Whether you are a new player or someone returning to Overwatch 2 after an extended break, the key is to keep playing games. The more you play, the more information we will have, and the more confident the matchmaker will be about your current skill division and tier.

It’s these adjustments that change your MMR each game, and it’s with your current MMR that we determine what match is best for you every time you queue.

Keeping the ranks competitive

Going into Season 5, we’ve been seeing that there are more players in Grandmasters than in the past.  This is happening for a few reasons. The biggest factor is that Overwatch 2 being free to play means we have more players coming in to play Competitive than ever before, and this shifting the distribution of ranks. For our top ranks, we’re seeing more players able to reach and maintain higher ranks than they have before.

competitive rank distribution pc players.png

This is a good thing as it shows that many of our players are growing in skill. In any case, we want to make sure we make the top ranks feel competitive. While we think this distribution of ranks is working well in general, both Grandmaster and Bronze reflect a very wide range of skill, and we want to make sure that skill is well-represented.
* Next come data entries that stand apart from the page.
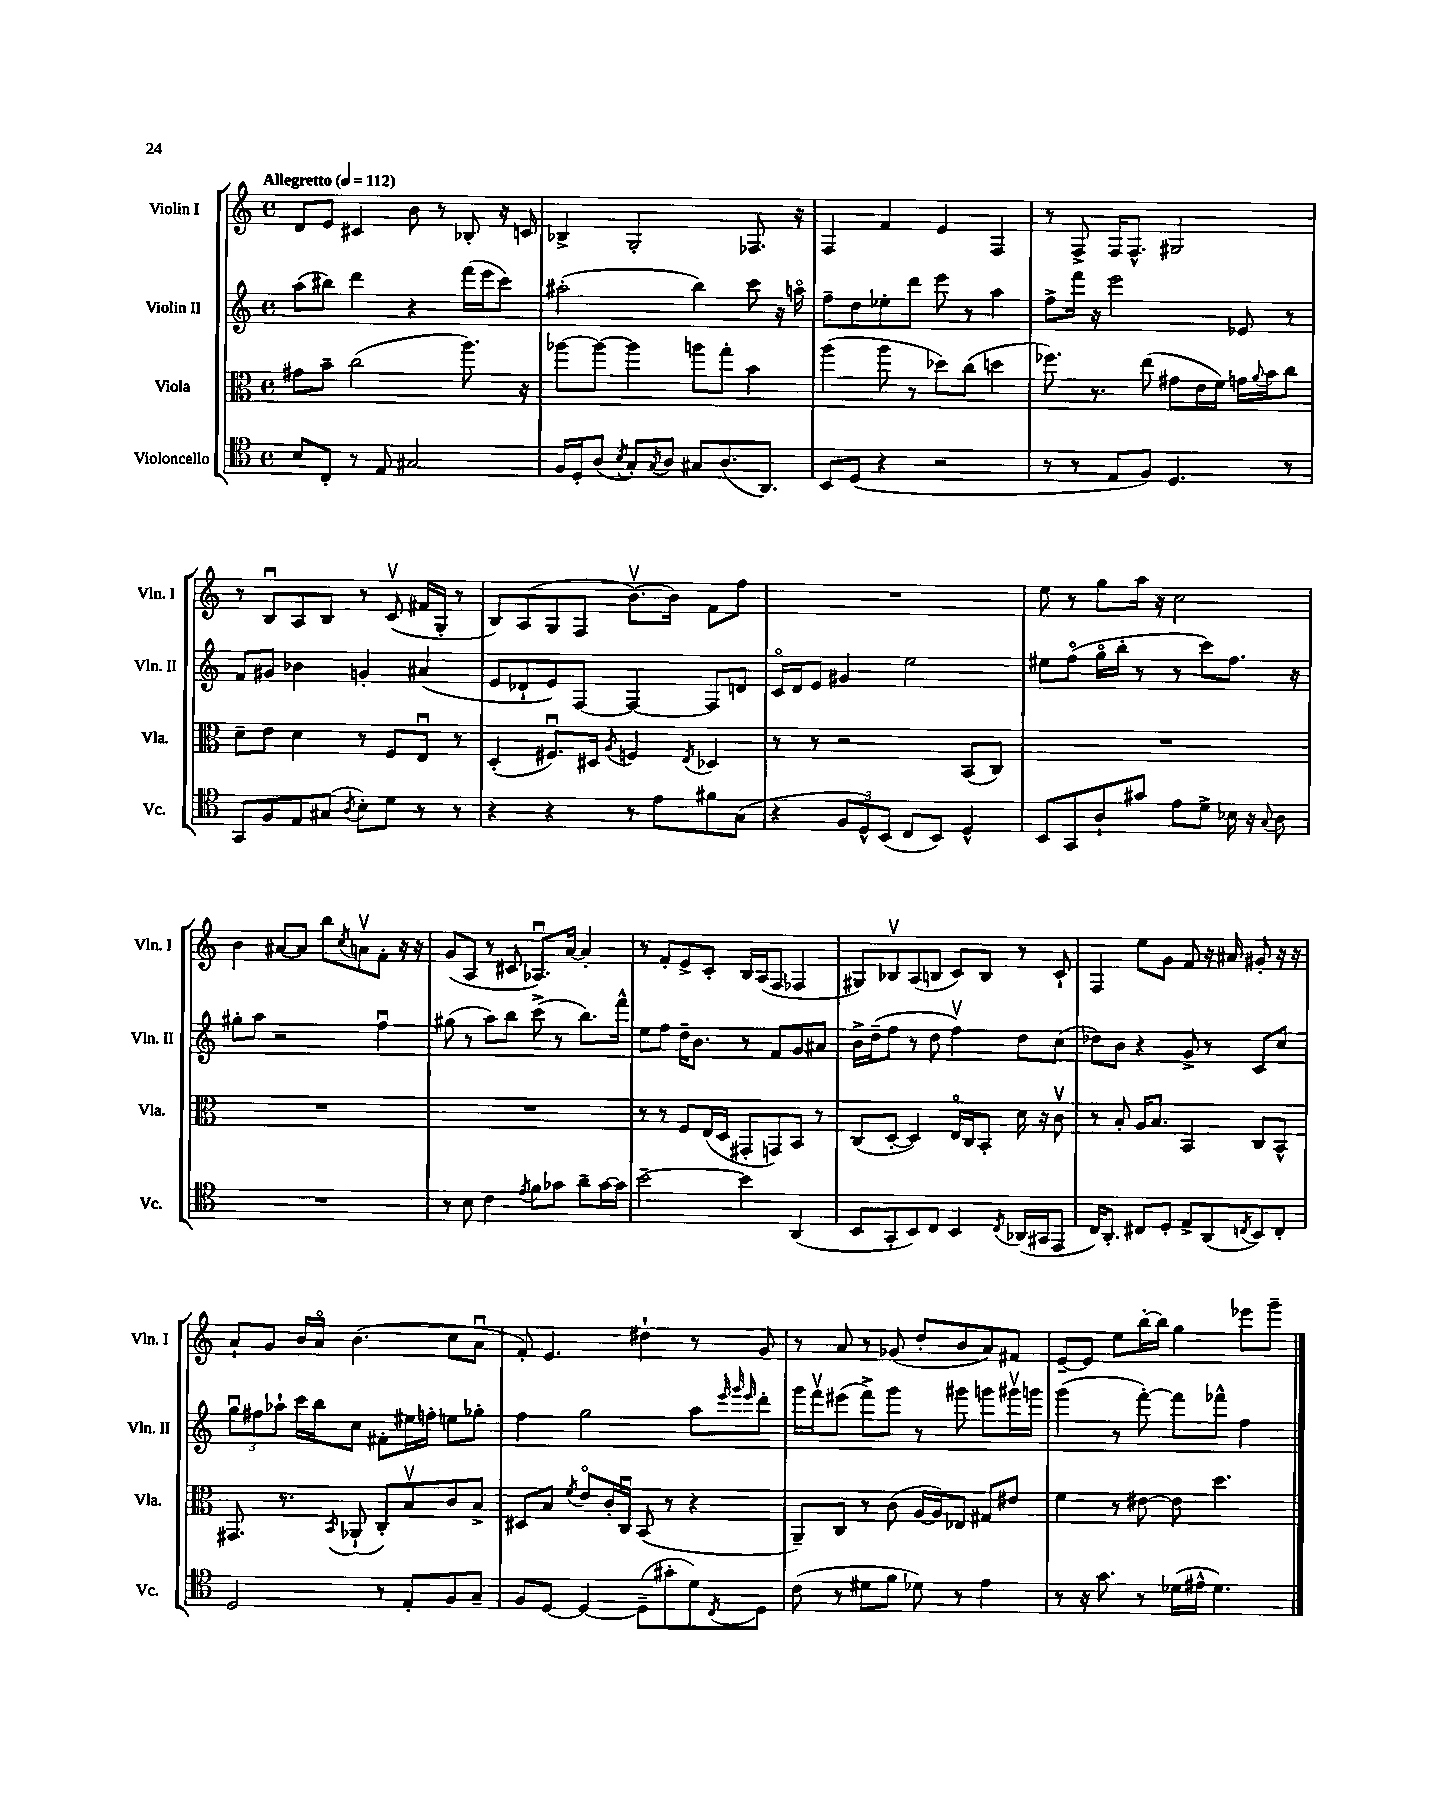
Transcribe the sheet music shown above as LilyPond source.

<<
\new StaffGroup <<
\new Staff = "s0" \with { instrumentName = "Violin I" shortInstrumentName = "Vln. I" } {
    \clef treble \key c \major \defaultTimeSignature \time 4/4 \tempo "Allegretto" 4 = 112
    d'8 e'8 cis'4 b'8 r8 bes8-. r16 c'16 |
    bes4-> g2-. fes8. r16 |
    f4 f'4 e'4 f4 |
    r8 f8-> f16 f8.-^ gis2 |
    r8 b8\downbow a8 b8 r8 c'8\upbow( fis'16 g16-. r8 |
    b8) a8( g8 f8 b'8.~\upbow) b'16 f'8 f''8 |
    R1 |
    e''8 r8 g''8 a''16 r16 c''2 |
    b'4 ais'8~ ais'8 b''8 \acciaccatura { c''8 } a'8\upbow f'8-. r16 r16 |
    g'8( a8 r8 cis'8 aes8.\downbow) a'16~ a'4-. |
    r8 f'8-. e'8-> c'8-. b16 a16( f8 fes4 |
    gis8) bes8\upbow a8( b8 c'8) b8 r8 c'8-! |
    f4 e''8 g'8 f'8 r16 ais'16 gis'8-. r16 r16 |
    a'8-! g'8 b'16 a'16\flageolet b'4.( c''8 a'8\downbow |
    f'8-.) e'4. dis''4-! r8 g'8 |
    r8 a'8 r8 ges'8( d''8-. b'8 a'8) fis'8 |
    e'8~-- e'8 e''8 b''16~-. b''16 g''4 ees'''8 g'''8-- \bar "|." |
}
\new Staff = "s1" \with { instrumentName = "Violin II" shortInstrumentName = "Vln. II" } {
    \clef treble \key c \major \defaultTimeSignature \time 4/4
    a''8( bis''8) d'''4 r4 f'''16( e'''16 c'''8) |
    ais''2-.( b''4) c'''8 r16 a''16\flageolet |
    f''8-- d''8 ees''8-. d'''8 e'''8 r8 a''4 |
    f''8-> f'''16 r16 e'''2 ees'8 r8 |
    f'8 gis'8 bes'4 g'4-. ais'4( |
    e'8 des'8-! e'8) f8~ f4~ f8 d'8 |
    c'16\flageolet d'16 e'8 gis'4 e''2 |
    eis''8 f''8\flageolet( g''16\flageolet b''16-. r8 r8 c'''8) f''8. r16 |
    gis''8-. a''8 r2 f''4\downbow |
    gis''8( r8 a''8) b''8 c'''8->( r8 b''8.) f'''16-^ |
    e''8 f''8 d''16-- b'8. r8 f'8 g'8 ais'8 |
    b'16-> d''16--( f''8 r8 d''8 f''4\upbow) d''8 c''8( |
    des''8) b'8 r4 g'8-> r8 c'8 c''8 |
    \tuplet 3/2 { g''8\downbow fis''8 aes''8-! } c'''16 b''16 c''8 fis'8-. eis''16 f''16-. e''8 ges''8-. |
    f''4 g''2 a''8 \grace { e'''32 g'''32 e'''32 } d'''8-. |
    g'''16 f'''16\upbow eis'''8( f'''8->) g'''8 r8 gis'''8 g'''8 gis'''16\upbow g'''16 |
    g'''4( r8 f'''8~-.) f'''8 fes'''8-^ f''4 \bar "|." |
}
\new Staff = "s2" \with { instrumentName = "Viola" shortInstrumentName = "Vla." } {
    \clef alto \key c \major \defaultTimeSignature \time 4/4
    gis'8 b'8-- c''2( a''8.) r16 |
    aes''8~ aes''8~ aes''4 a''8 g''8-. b'4 |
    a''4( a''8 r8 des''8) c''8( d''4 |
    fes''8.) r8. e''8( gis'8 e'16 f'16) g'16 \appoggiatura { a'8 } b'16 c''8 |
    d'8-- e'8 d'4 r8 f8 e8\downbow r8 |
    d4-.( fis8.\downbow) dis16 \acciaccatura { a8 } f4 \acciaccatura { e8 } des4 |
    r8 r8 r2 b,8( c8) |
    R1 |
    R1 |
    R1 |
    r8 r8 f8 e16( d16 gis,8-. g,8) b,8 r8 |
    c8( d8~-. d4) e16\flageolet c16 b,8-. d'16 r16 c'8\upbow |
    r8 b8-. a16 b8. b,4 c8 b,8-^ |
    gis,8. r8. \acciaccatura { b,8 } aes,8-!( c8-.) b8\upbow c'8 b8-> |
    dis8 b8 \acciaccatura { f'8 } e'8\flageolet c'16-. c16\downbow b,8( r8 r4 |
    a,8--) c8 r8 c'8( a16~ a16) ees8 gis8 eis'8 |
    f'4 r8 eis'8~ eis'8 d''4. \bar "|." |
}
\new Staff = "s3" \with { instrumentName = "Violoncello" shortInstrumentName = "Vc." } {
    \clef tenor \key c \major \defaultTimeSignature \time 4/4
    b8 c8-. r8 e8 gis2 |
    f16 d16-. a8( \acciaccatura { b8 } g8-.) \acciaccatura { g8 } a8 gis8 a8.( a,8.) |
    b,8 d8( r4 r2 |
    r8 r8 e8 f8) d4. r8 |
    g,8 f8 e8 gis8( \acciaccatura { a8 } b8-.) d'8 r8 r8 |
    r4 r4 r8 e'8 fis'8 g8( |
    r4 \tuplet 3/2 { f8 d8-^) b,8( } c8 b,8) d4-^ |
    b,8 g,8 a8-! gis'8 e'8 d'8-> bes16 r16 \appoggiatura { g8 } a8 |
    R1 |
    r8 b8 c'4 \acciaccatura { e'8 } f'8 ges'8 a'8-- ges'16~ ges'16 |
    b'2~-- b'4 a,4( |
    b,8 g,8-. b,8) c8 b,4 \acciaccatura { c8 } aes,16( gis,16 e,8 |
    c16) a,8.-. cis8 d8-. e8-> a,8( \acciaccatura { c8 } b,8) c8-. |
    d2 r8 e8-. f8 g8-- |
    f8 d8~ d4~ d8--( gis'8-. d'8) \acciaccatura { c8 } d8 |
    c'8( r8 dis'8 f'8 des'8) r8 e'4 |
    r8 r16 g'8. r8 des'16( eis'16-^ des'4.) \bar "|." |
}
>>
>>
\layout { \context { \Score \remove "Bar_number_engraver" } }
Specifically, we have found that more players have ended up in Bronze 5 than we want. This is mostly an unintended side effect of adding MMR decay for inactive players in Overwatch 2. We've started making incremental adjustments in Season 5 to enable more players to climb out of Bronze 5 in a way that doesn't upset the distribution of the curve. This is an issue we plan to closely monitor in future weeks and seasons.

Team Queue

As we continue to work toward more balanced and competitive matches, we don’t want to forget that the game is best played with friends working together. This can be a tough challenge when it’s important to maintain competitive integrity in our matchmaking.

In our main Competitive modes, we require players who group up together to be within a certain skill range of each other based on their skill tier and division. For Grandmasters, we cap the number of players who can group up to stacks of two. While these grouping restrictions work well for a good portion of our players, we still want to find ways to elevate full-team competition.

For Season 5, we are introducing Team Queue as a mid-season Competitive mode. This mode will require you to be in a full group of five players in order to queue, but there are no grouping restrictions whatsoever. This means a team composed of players with any combination of ranks can play with each other. Team Queue skill rating will be separate from your skill ratings in the competitive role queue or competitive open queue and only applies to you as an individual (which means you can change teammates at any time).  The rule set for Team Queue will be role-locked to one tank/two damage/two support heroes, so plan in advance with your team and decide who will play each role.

We’re trying out Team Queue as a first step to improving the core Competitive experience for Overwatch 2 in the future. We considered alternate versions, including a solo-queue-only mode, but we wanted this to be a test alongside the availability of the current Competitive ruleset so as not to impact queue times in the main modes. Players should expect matches in Team Queue to be more challenging and play out differently due to having no skill rating restrictions. We look forward to hearing your thoughts on this limited-time mode, which will launch on July 11.


Thanks for your feedback, and thank you for playing! Be sure to let us know what you think of our changes, and we’ll be back next season with more updates on Competitive Play.